If metastatic squamous skin cancer is predicted, various systemic treatment options, including immunotherapy (eg, cemiplimab or pembrolizumab), are available. The approach to therapy in these patients is discussed separately. (See "Systemic treatment of advanced basal cell and cutaneous squamous cell carcinomas not amenable to local therapies", section on 'Eligible for immunotherapy'.)

If HPV testing indicates an HPV-associated cancer, the origin is most likely in the head/neck or anogenital area (cervix, anorectal). A molecular cancer classifier assay may be useful in differentiating these possibilities. Otherwise, treatment should follow guidelines for advanced SCC of the site most consistent with the clinical presentation.

The management of many advanced cancers is impacted by actionable molecular alterations within the tumor. Although experience with molecularly guided treatment remains limited in patients with cancer of unknown primary site, comprehensive molecular profiling is an available option to help guide treatment. In SCC of unknown primary site, molecular alterations that predict response to immune checkpoint inhibitors (tumor mutational burden [TMB], microsatellite instability [MSI], programmed cell death ligand 1 [PD-L1]) are most frequently identified. Other actionable mutations are also occasionally found (eg, human epidermal growth factor receptor 2 [HER2], epidermal growth factor receptor [EGFR], KRAS, among others).

NUT MIDLINE CARCINOMA — NUT midline carcinomas are aggressive, poorly differentiated tumors that include variable degrees of squamous differentiation in approximately one-half of cases. These tumors are defined by the presence of a chromosomal rearrangement of the NUT gene and have a distinct clinical presentation and clinical course [6,7]. (See "Poorly differentiated cancer from an unknown primary site", section on 'NUT midline carcinoma'.)

SUMMARY AND RECOMMENDATIONS

●Identifying the primary tumor site – For patients with an occult squamous cell carcinoma (SCC), the initial diagnostic evaluation should attempt to identify the primary site, which can serve as the basis for optimizing treatment. The initial diagnostic evaluation is based on the site of disease involvement.

•Upper or midcervical lymph nodes – For patients presenting with SCC involving the mid or upper cervical lymph nodes and without an obvious primary, the diagnostic evaluation should focus primarily on identifying an occult head and neck primary. If no primary can be identified, such patients should be treated for locally advanced cancer of the head and neck. (See "Head and neck squamous cell carcinoma of unknown primary".)

•Lower cervical or supraclavicular lymph nodes – For patients with SCC involving the lower cervical or supraclavicular lymph nodes, the initial evaluation should include a search for an occult lung primary as well as an occult head and neck lesion. (See 'Lower cervical or supraclavicular nodes' above.)

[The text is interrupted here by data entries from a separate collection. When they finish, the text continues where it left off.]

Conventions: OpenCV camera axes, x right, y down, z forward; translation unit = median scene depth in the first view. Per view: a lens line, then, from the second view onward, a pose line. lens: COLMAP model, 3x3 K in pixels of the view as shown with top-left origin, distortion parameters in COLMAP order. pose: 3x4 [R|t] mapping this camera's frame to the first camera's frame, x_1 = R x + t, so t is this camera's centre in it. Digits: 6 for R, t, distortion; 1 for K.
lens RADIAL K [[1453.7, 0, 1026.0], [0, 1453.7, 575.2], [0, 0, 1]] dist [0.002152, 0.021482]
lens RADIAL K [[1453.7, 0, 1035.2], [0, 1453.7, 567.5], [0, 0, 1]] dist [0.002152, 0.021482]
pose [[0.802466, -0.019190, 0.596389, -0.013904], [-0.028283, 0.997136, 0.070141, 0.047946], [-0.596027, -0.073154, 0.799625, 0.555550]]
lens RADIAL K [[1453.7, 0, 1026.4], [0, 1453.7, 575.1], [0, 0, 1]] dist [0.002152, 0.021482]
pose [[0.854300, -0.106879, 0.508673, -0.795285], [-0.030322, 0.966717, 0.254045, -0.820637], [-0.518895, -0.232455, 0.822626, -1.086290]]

-Lower cervical lymph nodes – For patients with no identifiable primary tumor and lower cervical nodes, we offer treatment for an occult head and neck primary. (See "Head and neck squamous cell carcinoma of unknown primary".)

-Supraclavicular lymph nodes – For those with no identifiable primary tumor and supraclavicular nodes, we offer treatment for advanced squamous (non-small cell) lung cancer. (See "Overview of the initial treatment and prognosis of lung cancer".)

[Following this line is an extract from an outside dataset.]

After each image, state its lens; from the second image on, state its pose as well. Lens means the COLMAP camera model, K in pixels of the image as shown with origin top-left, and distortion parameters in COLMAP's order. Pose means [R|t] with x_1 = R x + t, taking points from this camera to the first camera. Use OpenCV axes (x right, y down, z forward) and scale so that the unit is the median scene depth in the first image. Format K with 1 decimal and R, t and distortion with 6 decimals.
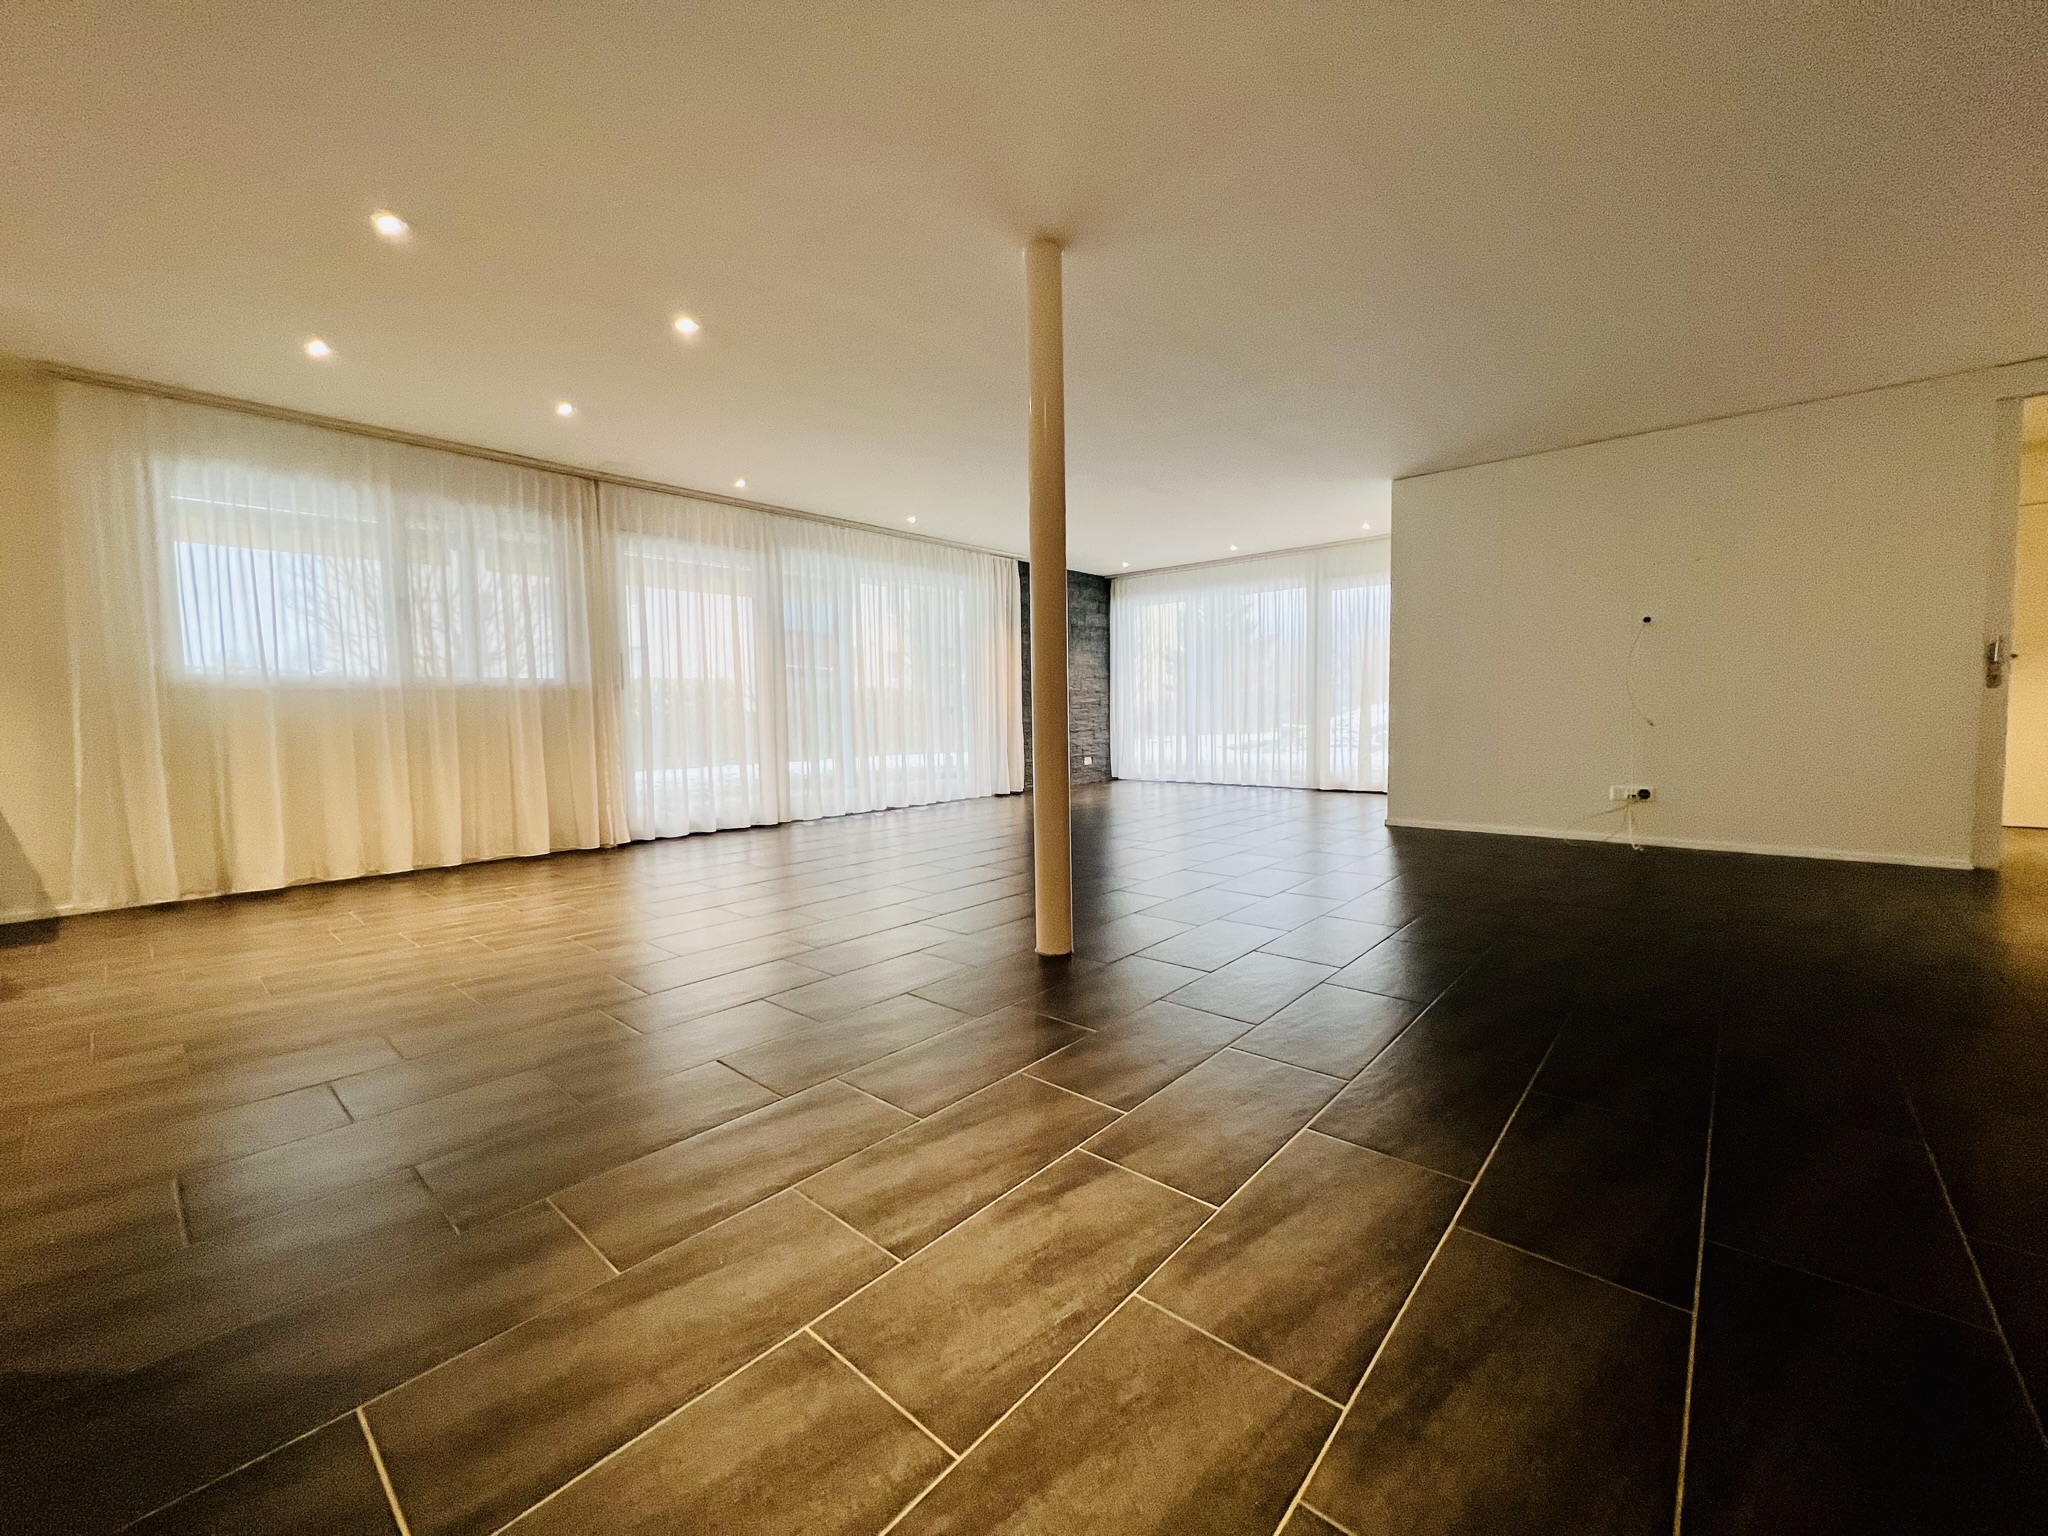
lens RADIAL K [[819.0, 0, 1011.7], [0, 819.0, 767.1], [0, 0, 1]] dist [-0.002769, 0.000580]
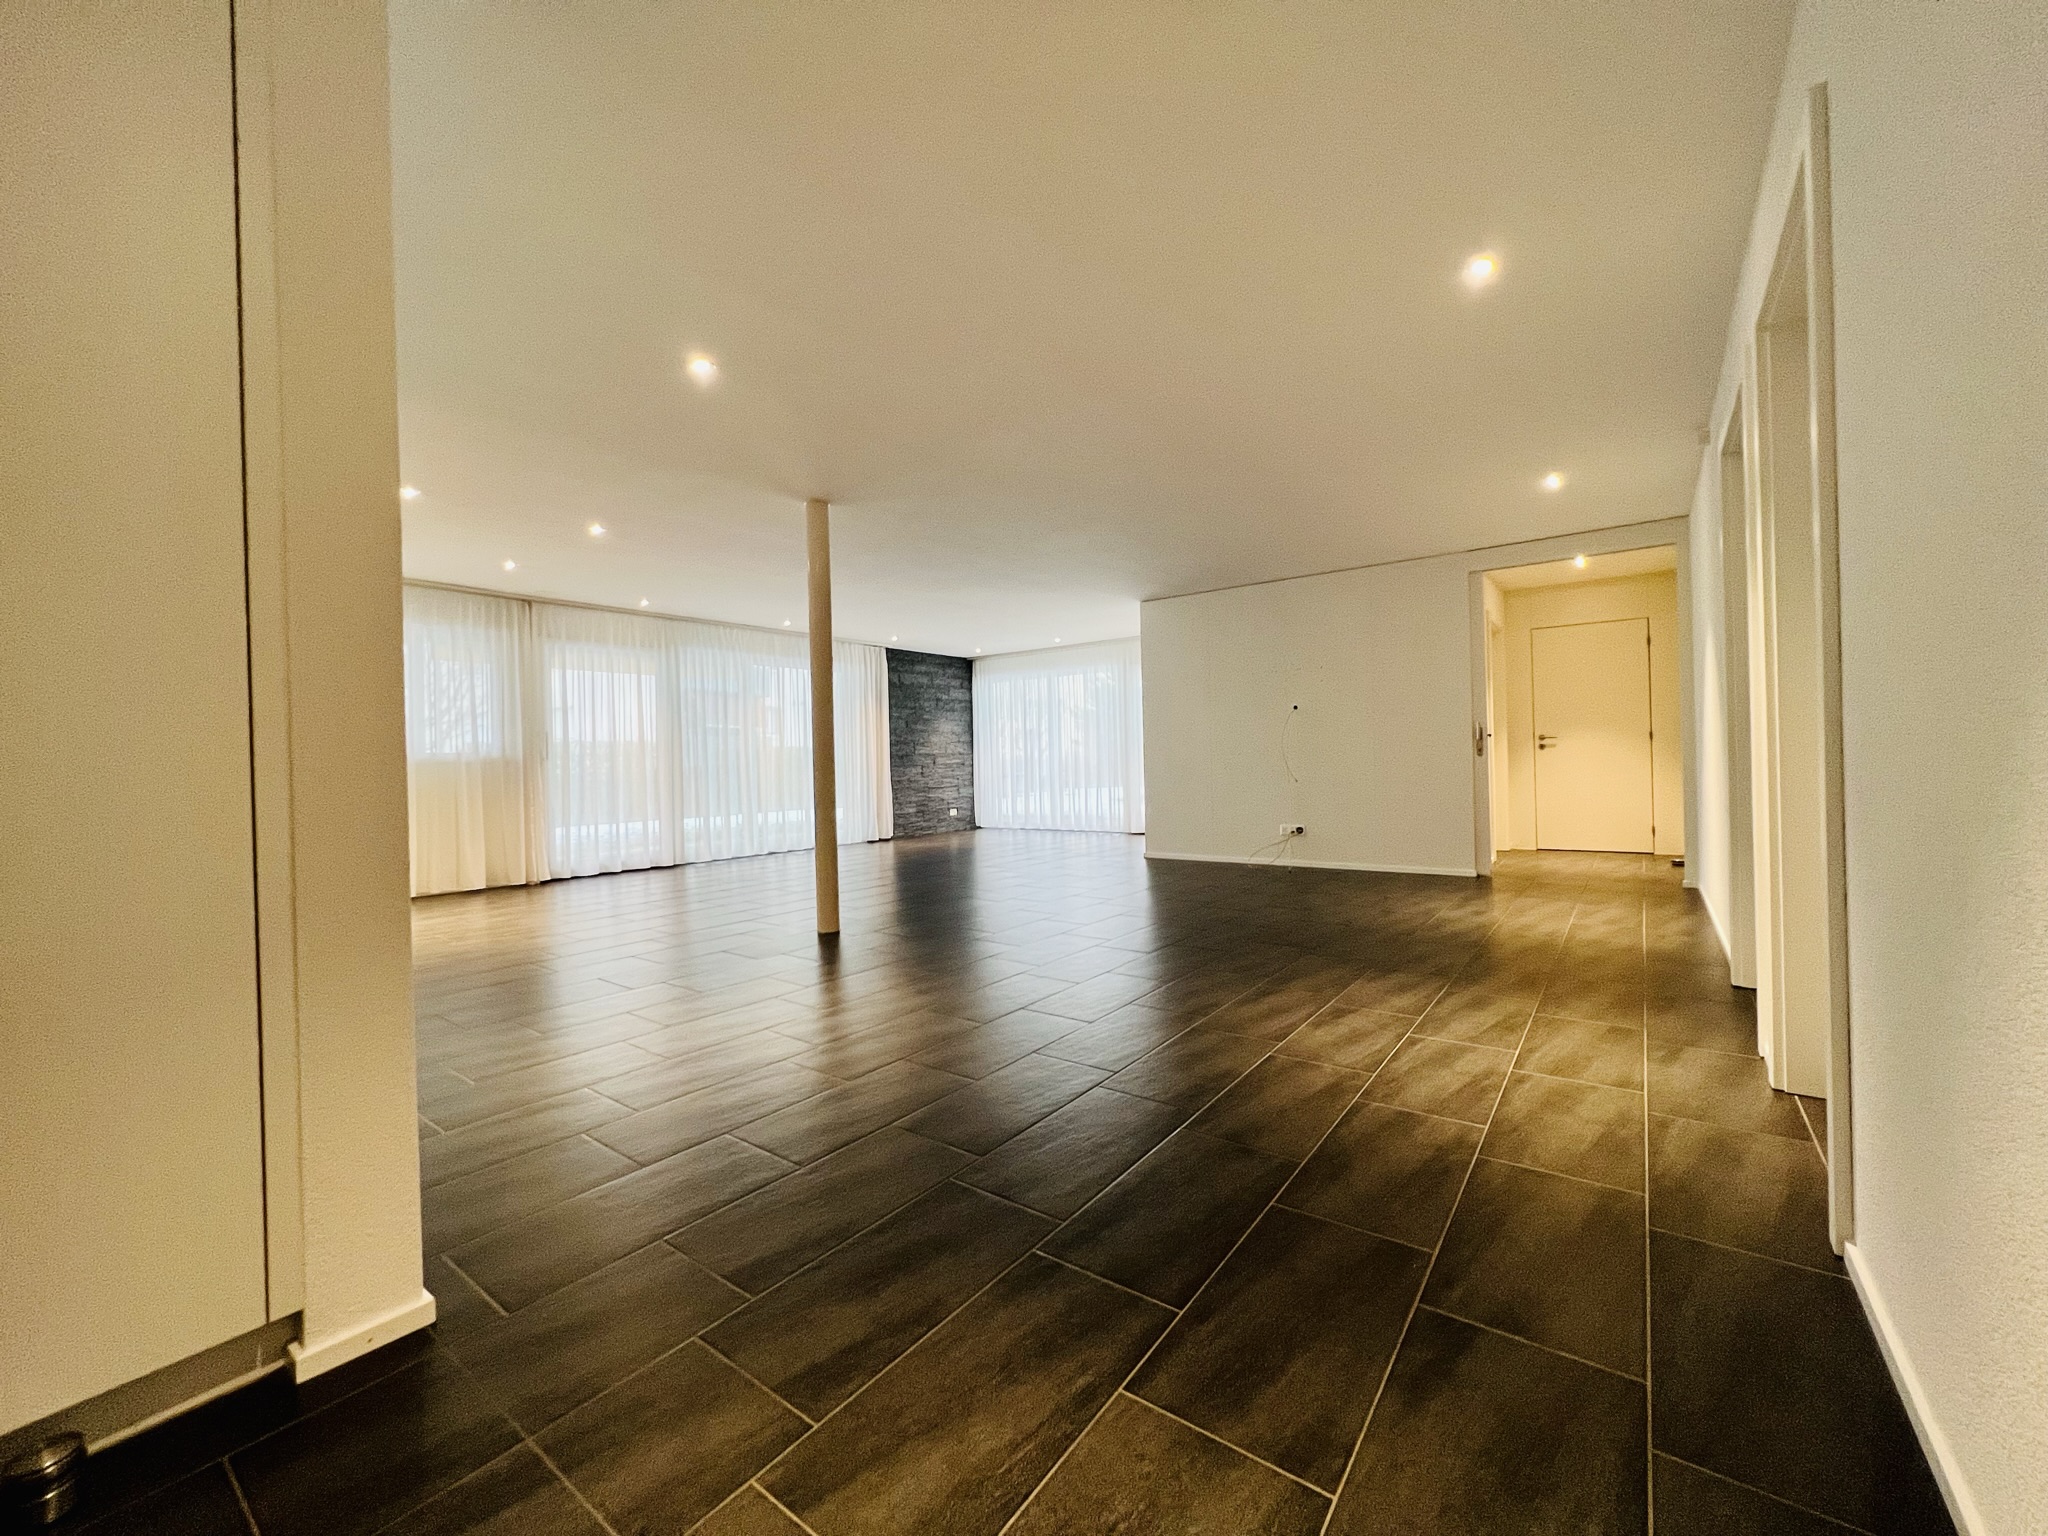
lens RADIAL K [[819.0, 0, 1012.8], [0, 819.0, 769.5], [0, 0, 1]] dist [-0.002769, 0.000580]
pose [[0.996830, -0.007912, 0.079173, 0.129971], [0.012776, 0.998049, -0.061113, 0.006226], [-0.078535, 0.061931, 0.994986, -0.286145]]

•Inguinal, pelvic, or retroperitoneal lymph nodes – For patients with SCC involving the inguinal, pelvic, or retroperitoneal lymph nodes, an intensive search should be made for an anogenital primary tumor, which can be identified in most cases. When no primary site can be identified, most patients should be evaluated for concurrent chemotherapy and radiation therapy, as is used in the treatment of locally advanced cervical cancer and anal cancer. (See 'Inguinal lymph nodes' above and 'Pelvic or retroperitoneal lymph nodes' above.)

•Other sites – Metastatic SCC presenting at other sites is rare. Most of these patients have an occult lung primary site, although occasionally patients have primary sites in the skin, uterine cervix, anal canal, or esophagus. If a specific primary site is predicted by a molecular cancer classifier assay, treatment following standard guidelines for the specific cancer type is appropriate. (See 'Other metastatic sites' above and 'NUT midline carcinoma' above.)